▶ _DATASET ENTRIES_:
<<<<

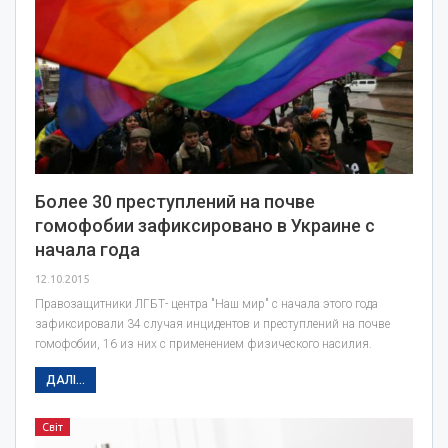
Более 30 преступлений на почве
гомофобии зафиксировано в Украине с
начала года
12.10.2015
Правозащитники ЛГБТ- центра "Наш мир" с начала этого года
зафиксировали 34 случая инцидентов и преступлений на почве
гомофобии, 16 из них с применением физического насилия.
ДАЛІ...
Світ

>>>>

▶ _TO-DO ITEM_: Answer with a number alone: how many lines of the records contain the string "преступлений"?

▶ _RESULT_: 2